Give every line of the entries below as a JSON list of strings, with one string per line and any blank lines left out.

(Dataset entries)
════
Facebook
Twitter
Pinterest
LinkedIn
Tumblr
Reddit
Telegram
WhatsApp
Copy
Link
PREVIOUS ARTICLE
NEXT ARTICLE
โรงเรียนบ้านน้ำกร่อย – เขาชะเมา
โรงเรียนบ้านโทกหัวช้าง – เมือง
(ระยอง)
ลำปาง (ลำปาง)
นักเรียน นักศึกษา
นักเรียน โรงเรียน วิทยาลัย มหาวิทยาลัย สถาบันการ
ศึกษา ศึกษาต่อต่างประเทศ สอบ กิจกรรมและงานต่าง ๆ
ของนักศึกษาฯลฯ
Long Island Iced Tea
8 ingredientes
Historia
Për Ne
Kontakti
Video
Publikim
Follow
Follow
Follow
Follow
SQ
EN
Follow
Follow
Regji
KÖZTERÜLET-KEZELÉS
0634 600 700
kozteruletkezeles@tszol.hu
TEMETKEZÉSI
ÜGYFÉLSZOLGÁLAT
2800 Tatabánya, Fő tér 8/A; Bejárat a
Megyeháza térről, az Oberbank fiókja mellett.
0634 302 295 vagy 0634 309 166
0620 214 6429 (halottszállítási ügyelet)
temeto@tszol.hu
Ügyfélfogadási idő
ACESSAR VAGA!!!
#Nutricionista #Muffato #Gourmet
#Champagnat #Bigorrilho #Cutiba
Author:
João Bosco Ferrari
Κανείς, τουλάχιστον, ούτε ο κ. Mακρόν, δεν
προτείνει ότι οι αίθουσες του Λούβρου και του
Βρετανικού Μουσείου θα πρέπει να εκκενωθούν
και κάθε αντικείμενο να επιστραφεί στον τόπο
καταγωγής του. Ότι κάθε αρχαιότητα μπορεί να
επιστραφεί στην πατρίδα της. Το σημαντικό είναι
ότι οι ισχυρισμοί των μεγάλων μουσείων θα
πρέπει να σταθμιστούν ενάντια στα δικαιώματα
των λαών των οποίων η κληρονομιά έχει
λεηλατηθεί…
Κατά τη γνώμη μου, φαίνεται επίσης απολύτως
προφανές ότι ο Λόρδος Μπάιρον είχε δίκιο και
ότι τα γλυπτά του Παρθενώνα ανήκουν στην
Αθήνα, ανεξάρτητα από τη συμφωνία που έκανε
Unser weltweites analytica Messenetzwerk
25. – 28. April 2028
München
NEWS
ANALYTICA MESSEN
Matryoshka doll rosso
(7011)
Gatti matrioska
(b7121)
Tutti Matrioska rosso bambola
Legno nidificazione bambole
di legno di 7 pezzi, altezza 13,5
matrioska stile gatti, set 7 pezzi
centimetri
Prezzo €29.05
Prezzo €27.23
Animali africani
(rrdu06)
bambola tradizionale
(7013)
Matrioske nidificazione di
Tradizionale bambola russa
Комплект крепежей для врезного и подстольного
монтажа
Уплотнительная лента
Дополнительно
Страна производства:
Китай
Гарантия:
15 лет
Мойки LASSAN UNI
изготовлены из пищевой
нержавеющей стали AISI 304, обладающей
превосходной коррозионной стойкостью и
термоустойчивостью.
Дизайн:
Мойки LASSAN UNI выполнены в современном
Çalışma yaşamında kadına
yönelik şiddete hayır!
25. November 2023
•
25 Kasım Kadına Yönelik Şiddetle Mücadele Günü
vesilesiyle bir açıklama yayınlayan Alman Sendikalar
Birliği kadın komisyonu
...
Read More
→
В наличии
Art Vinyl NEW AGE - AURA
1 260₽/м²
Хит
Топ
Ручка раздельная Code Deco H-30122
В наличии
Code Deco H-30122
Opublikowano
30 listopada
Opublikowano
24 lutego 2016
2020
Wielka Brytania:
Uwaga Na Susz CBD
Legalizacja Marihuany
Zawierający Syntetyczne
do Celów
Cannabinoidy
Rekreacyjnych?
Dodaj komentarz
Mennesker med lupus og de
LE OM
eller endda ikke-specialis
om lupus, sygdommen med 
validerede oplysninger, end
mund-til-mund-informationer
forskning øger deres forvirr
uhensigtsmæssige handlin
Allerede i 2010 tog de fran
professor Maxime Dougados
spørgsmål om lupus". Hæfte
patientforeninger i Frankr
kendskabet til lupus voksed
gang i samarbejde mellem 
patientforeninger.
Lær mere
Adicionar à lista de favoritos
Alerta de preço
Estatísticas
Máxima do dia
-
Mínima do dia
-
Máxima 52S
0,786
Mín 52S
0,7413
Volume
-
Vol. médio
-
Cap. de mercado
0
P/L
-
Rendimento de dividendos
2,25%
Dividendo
════
Exercise output =>
[
  "Facebook",
  "Twitter",
  "Pinterest",
  "LinkedIn",
  "Tumblr",
  "Reddit",
  "Telegram",
  "WhatsApp",
  "Copy",
  "Link",
  "PREVIOUS ARTICLE",
  "NEXT ARTICLE",
  "โรงเรียนบ้านน้ำกร่อย – เขาชะเมา",
  "โรงเรียนบ้านโทกหัวช้าง – เมือง",
  "(ระยอง)",
  "ลำปาง (ลำปาง)",
  "นักเรียน นักศึกษา",
  "นักเรียน โรงเรียน วิทยาลัย มหาวิทยาลัย สถาบันการ",
  "ศึกษา ศึกษาต่อต่างประเทศ สอบ กิจกรรมและงานต่าง ๆ",
  "ของนักศึกษาฯลฯ",
  "Long Island Iced Tea",
  "8 ingredientes",
  "Historia",
  "Për Ne",
  "Kontakti",
  "Video",
  "Publikim",
  "Follow",
  "Follow",
  "Follow",
  "Follow",
  "SQ",
  "EN",
  "Follow",
  "Follow",
  "Regji",
  "KÖZTERÜLET-KEZELÉS",
  "0634 600 700",
  "kozteruletkezeles@tszol.hu",
  "TEMETKEZÉSI",
  "ÜGYFÉLSZOLGÁLAT",
  "2800 Tatabánya, Fő tér 8/A; Bejárat a",
  "Megyeháza térről, az Oberbank fiókja mellett.",
  "0634 302 295 vagy 0634 309 166",
  "0620 214 6429 (halottszállítási ügyelet)",
  "temeto@tszol.hu",
  "Ügyfélfogadási idő",
  "ACESSAR VAGA!!!",
  "#Nutricionista #Muffato #Gourmet",
  "#Champagnat #Bigorrilho #Cutiba",
  "Author:",
  "João Bosco Ferrari",
  "Κανείς, τουλάχιστον, ούτε ο κ. Mακρόν, δεν",
  "προτείνει ότι οι αίθουσες του Λούβρου και του",
  "Βρετανικού Μουσείου θα πρέπει να εκκενωθούν",
  "και κάθε αντικείμενο να επιστραφεί στον τόπο",
  "καταγωγής του. Ότι κάθε αρχαιότητα μπορεί να",
  "επιστραφεί στην πατρίδα της. Το σημαντικό είναι",
  "ότι οι ισχυρισμοί των μεγάλων μουσείων θα",
  "πρέπει να σταθμιστούν ενάντια στα δικαιώματα",
  "των λαών των οποίων η κληρονομιά έχει",
  "λεηλατηθεί…",
  "Κατά τη γνώμη μου, φαίνεται επίσης απολύτως",
  "προφανές ότι ο Λόρδος Μπάιρον είχε δίκιο και",
  "ότι τα γλυπτά του Παρθενώνα ανήκουν στην",
  "Αθήνα, ανεξάρτητα από τη συμφωνία που έκανε",
  "Unser weltweites analytica Messenetzwerk",
  "25. – 28. April 2028",
  "München",
  "NEWS",
  "ANALYTICA MESSEN",
  "Matryoshka doll rosso",
  "(7011)",
  "Gatti matrioska",
  "(b7121)",
  "Tutti Matrioska rosso bambola",
  "Legno nidificazione bambole",
  "di legno di 7 pezzi, altezza 13,5",
  "matrioska stile gatti, set 7 pezzi",
  "centimetri",
  "Prezzo €29.05",
  "Prezzo €27.23",
  "Animali africani",
  "(rrdu06)",
  "bambola tradizionale",
  "(7013)",
  "Matrioske nidificazione di",
  "Tradizionale bambola russa",
  "Комплект крепежей для врезного и подстольного",
  "монтажа",
  "Уплотнительная лента",
  "Дополнительно",
  "Страна производства:",
  "Китай",
  "Гарантия:",
  "15 лет",
  "Мойки LASSAN UNI",
  "изготовлены из пищевой",
  "нержавеющей стали AISI 304, обладающей",
  "превосходной коррозионной стойкостью и",
  "термоустойчивостью.",
  "Дизайн:",
  "Мойки LASSAN UNI выполнены в современном",
  "Çalışma yaşamında kadına",
  "yönelik şiddete hayır!",
  "25. November 2023",
  "•",
  "25 Kasım Kadına Yönelik Şiddetle Mücadele Günü",
  "vesilesiyle bir açıklama yayınlayan Alman Sendikalar",
  "Birliği kadın komisyonu",
  "...",
  "Read More",
  "→",
  "В наличии",
  "Art Vinyl NEW AGE - AURA",
  "1 260₽/м²",
  "Хит",
  "Топ",
  "Ручка раздельная Code Deco H-30122",
  "В наличии",
  "Code Deco H-30122",
  "Opublikowano",
  "30 listopada",
  "Opublikowano",
  "24 lutego 2016",
  "2020",
  "Wielka Brytania:",
  "Uwaga Na Susz CBD",
  "Legalizacja Marihuany",
  "Zawierający Syntetyczne",
  "do Celów",
  "Cannabinoidy",
  "Rekreacyjnych?",
  "Dodaj komentarz",
  "Mennesker med lupus og de",
  "LE OM",
  "eller endda ikke-specialis",
  "om lupus, sygdommen med ",
  "validerede oplysninger, end",
  "mund-til-mund-informationer",
  "forskning øger deres forvirr",
  "uhensigtsmæssige handlin",
  "Allerede i 2010 tog de fran",
  "professor Maxime Dougados",
  "spørgsmål om lupus\". Hæfte",
  "patientforeninger i Frankr",
  "kendskabet til lupus voksed",
  "gang i samarbejde mellem ",
  "patientforeninger.",
  "Lær mere",
  "Adicionar à lista de favoritos",
  "Alerta de preço",
  "Estatísticas",
  "Máxima do dia",
  "-",
  "Mínima do dia",
  "-",
  "Máxima 52S",
  "0,786",
  "Mín 52S",
  "0,7413",
  "Volume",
  "-",
  "Vol. médio",
  "-",
  "Cap. de mercado",
  "0",
  "P/L",
  "-",
  "Rendimento de dividendos",
  "2,25%",
  "Dividendo"
]